= Léon Destroismaisons =

Léon Destroismaisons (2 March 1890, Quebec City – 3 February 1980, Saint-Pacôme, Quebec) was a Canadian priest, organist, composer, and music educator.

==Life and career==
Born in Quebec City, Destroismaisons began his music studies while completing his preparation for ordination as a priest. He was educated as a musician at Collège Ste-Anne-de-la-Pocatière where he later taught organ and harmony from 1914 to 1925 and again from 1929 to 1965. He also studied organ and piano privately with Henri Gagnon.

In 1925 Destroismaisons was awarded a scholarship which enabled him to pursue studies in Paris over a four-year period. His teachers in France included Georges Caussade (harmony and counterpoint), Vincent d'Indy (composition), Marcel Dupré (organ), and Auguste Le Guennant (Gregorian chant). In 1929 he received a diploma from the Gregorian Institute of Paris; and then returned to Canada to resume teaching at the Collège Ste-Anne-de-la-Pocatière. In 1931 he began teaching course at Université Laval as well.

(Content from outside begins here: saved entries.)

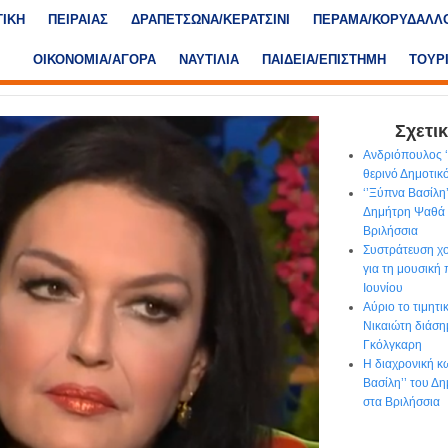
ΤΙΚΗ
ΠΕΙΡΑΙΑΣ
ΔΡΑΠΕΤΣΩΝΑ/ΚΕΡΑΤΣΙΝΙ
ΠΕΡΑΜΑ/ΚΟΡΥΔΑΛΛ
ΟΙΚΟΝΟΜΙΑ/ΑΓΟΡΑ
ΝΑΥΤΙΛΙΑ
ΠΑΙΔΕΙΑ/ΕΠΙΣΤΗΜΗ
ΤΟΥΡ
Σχετικ
Ανδριόπουλος ‘’
θερινό Δημοτι
‘’Ξύπνα Βασίλη
Δημήτρη Ψαθά 
Βριλήσσια
Συστράτευση χο
για τη μουσική
Ιουνίου
Αύριο το τιμητ
Νικαιώτη διάση
Γκόλγκαρη
Η διαχρονική κ
Βασίλη’’ του Δ
στα Βριλήσσια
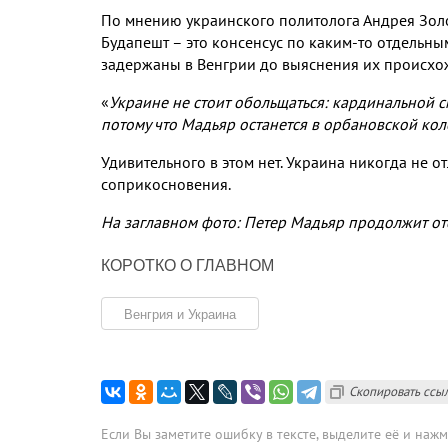
По мнению украинского политолога Андрея Зол
Будапешт – это консенсус по каким
-
то отдельны
задержаны в Венгрии до выяснения их происхо
«
Украине не стоит обольщаться
:
кардинальной с
потому что Мадьяр останется в орбановской кол
Удивительного в этом нет
.
Украина никогда не от
соприкосновения
.
На заглавном фото: Петер Мадьяр продолжит от
КОРОТКО О ГЛАВНОМ
Венгрия и Украина
Скопировать ссы
Если Вы заметите ошибку в тексте, выделите её и наж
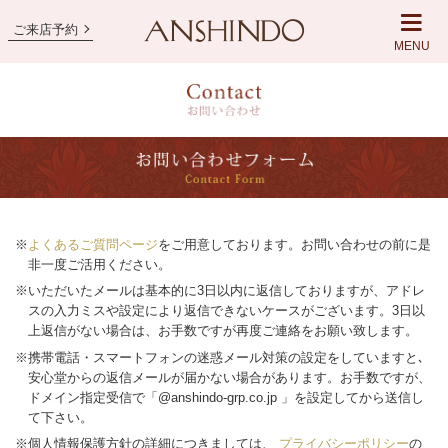
ご来店予約
MENU
※
よくあるご質問ページ
をご用意しております。お問い合わせの前に是
非一度ご活用ください。
※いただいたメールは基本的に3日以内に返信しておりますが、アドレ
スの入力ミスや設定により返信できないケースがございます。3日以
上返信がない場合は、お手数ですが再度ご連絡をお願い致します。
※携帯電話・スマートフォンの迷惑メール対策の設定をしていますと､
安心堂からの返信メールが届かない場合があります。お手数ですが、
ドメイン指定受信で「@anshindo-grp.co.jp 」を設定してから送信し
て下さい。
※個人情報保護方針の詳細につきましては、
プライバシーポリシー
の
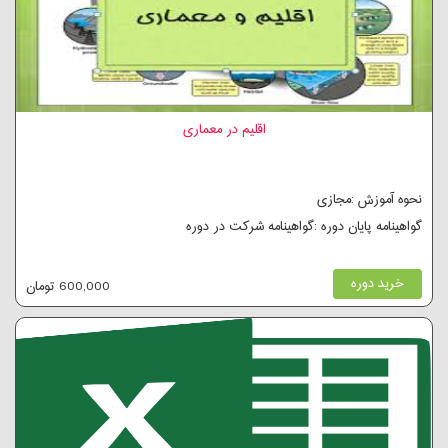
اقلیم در معماری
نحوه آموزش :مجازی
گواهینامه پایان دوره :گواهینامه شرکت در دوره
خرید دوره
600,000 تومان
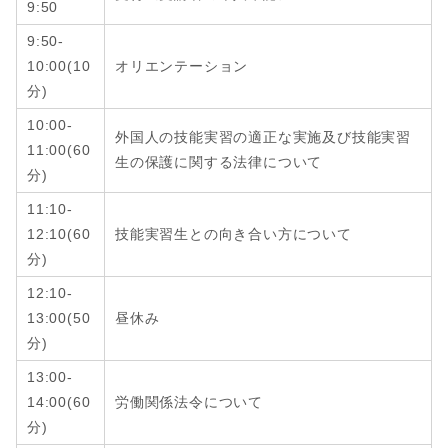
9:50
9:50-
10:00(10
オリエンテーション
分)
10:00-
外国人の技能実習の適正な実施及び技能実習
11:00(60
生の保護に関する法律について
分)
11:10-
12:10
(6
0
技能実習生との向き合い方について
分
)
12:10-
13:00
(
50
昼休み
分
)
13:00-
14:00
(6
0
労働関係法令について
分
)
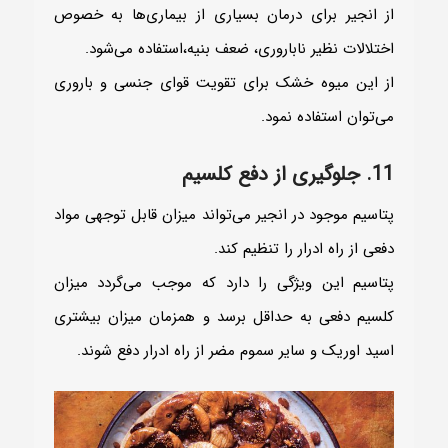
از انجیر برای درمان بسیاری از بیماری‌ها به خصوص
اختلالات نظیر ناباروری، ضعف بنیه،استفاده می‌شود.
از این میوه خشک برای تقویت قوای جنسی و باروری
می‌توان استفاده نمود.
11. جلوگیری از دفع کلسیم
پتاسیم موجود در انجیر می‌تواند میزان قابل توجهی مواد
دفعی از راه ادرار را تنظیم کند.
پتاسیم این ویژگی را دارد که موجب می‌گردد میزان
کلسیم دفعی به حداقل برسد و همزمان میزان بیشتری
اسید اوریک و سایر سموم مضر از راه ادرار دفع شوند.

Destroismaisons was a frequent organ recitalist, and notably performed 30 inaugural concerts on newly built organs at churches throughout the provinces of Quebec and New Brunswick. WIth Louis-Philippe Morneau he prepared the hymn and canticle collection Manuel de chants sacrés (1940). His compositional output included a cantata, works for organ, and several sacred songs and hymns.